In the past, it took about 15-30 years for liberals to transform their political positions into legal imperatives. Now we have reached a crisis in the legal profession where essentially every Democrat political belief is now instantly enshrined as a constitutional right or mandate.

For example, last week, a unanimous ruling from the Sixth Circuit, which is not even the most liberal panel, wrote transgenderism into civil rights employment discrimination law. The Sixth joined the Seventh and Second Circuits in doing so. No matter how strongly liberals might desire this political outcome, there is no way one can posit that transgenderism is included in the 1964 law. You can’t rewrite the law from the bench.

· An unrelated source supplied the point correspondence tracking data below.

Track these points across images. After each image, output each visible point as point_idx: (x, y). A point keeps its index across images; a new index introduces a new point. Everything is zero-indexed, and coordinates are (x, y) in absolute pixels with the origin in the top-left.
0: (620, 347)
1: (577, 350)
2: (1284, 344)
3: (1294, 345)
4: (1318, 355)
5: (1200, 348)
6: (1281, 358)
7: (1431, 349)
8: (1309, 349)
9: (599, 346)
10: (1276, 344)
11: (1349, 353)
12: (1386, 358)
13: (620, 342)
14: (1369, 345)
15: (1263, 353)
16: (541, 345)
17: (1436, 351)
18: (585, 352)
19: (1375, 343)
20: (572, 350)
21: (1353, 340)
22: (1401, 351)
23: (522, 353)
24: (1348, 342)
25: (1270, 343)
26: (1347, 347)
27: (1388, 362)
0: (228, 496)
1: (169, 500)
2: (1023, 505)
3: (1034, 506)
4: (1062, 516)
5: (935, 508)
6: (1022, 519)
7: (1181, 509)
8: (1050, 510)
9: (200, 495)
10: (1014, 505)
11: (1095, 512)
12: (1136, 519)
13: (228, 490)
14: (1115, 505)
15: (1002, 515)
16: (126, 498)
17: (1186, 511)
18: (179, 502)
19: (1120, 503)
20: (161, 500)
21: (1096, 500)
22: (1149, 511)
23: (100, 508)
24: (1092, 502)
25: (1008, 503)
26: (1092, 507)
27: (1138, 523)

But every single Democrat appointee and even a few GOP judges have done so because they conflate their political desires with legal and constitutional mandates.

Not only are judges warping the Constitution in service of an ideology against the Constitution’s most sacred precepts, they are simultaneously elevating their power to do so.

Judicial review doesn’t mean that courts get to decide on the constitutionality of every law and political act, even when they are properly interpreting the Constitution. They can only grant relief to an individual plaintiff who has a meaningful and tangible injury from the said policy or from the act of another private citizen. Not being able to directly access someone’s Twitter account is not an injury our Founders had in mind when they vested the Supreme Court with the judicial power.

Inane rules of standing have now allowed any political movement to argue their policy preferences in court and have the judge rule on abstract policies while applying them nationwide. Just last week, Judge William Alsup, the same judge who said it’s illegal not to violate immigration law, gave standing to random kids to sue the government over global warming without an individualized, tangible, and proven grievance. What’s next? A debate about UFOs in district court?

So far, Congress obsequiously toes the line of every utterance from one of these rogue judges. To his credit, Attorney General Jeff Sessions is directly challenging the notion that a district judge has such power, but the administration is still refusing to take it to the next level.

What’s next?

It’s time for Trump to demand that Congress pass Rep. Dave Brat’s judicial reform bill, which explicitly denies lower courts the power to issue nationwide injunctions on political issues.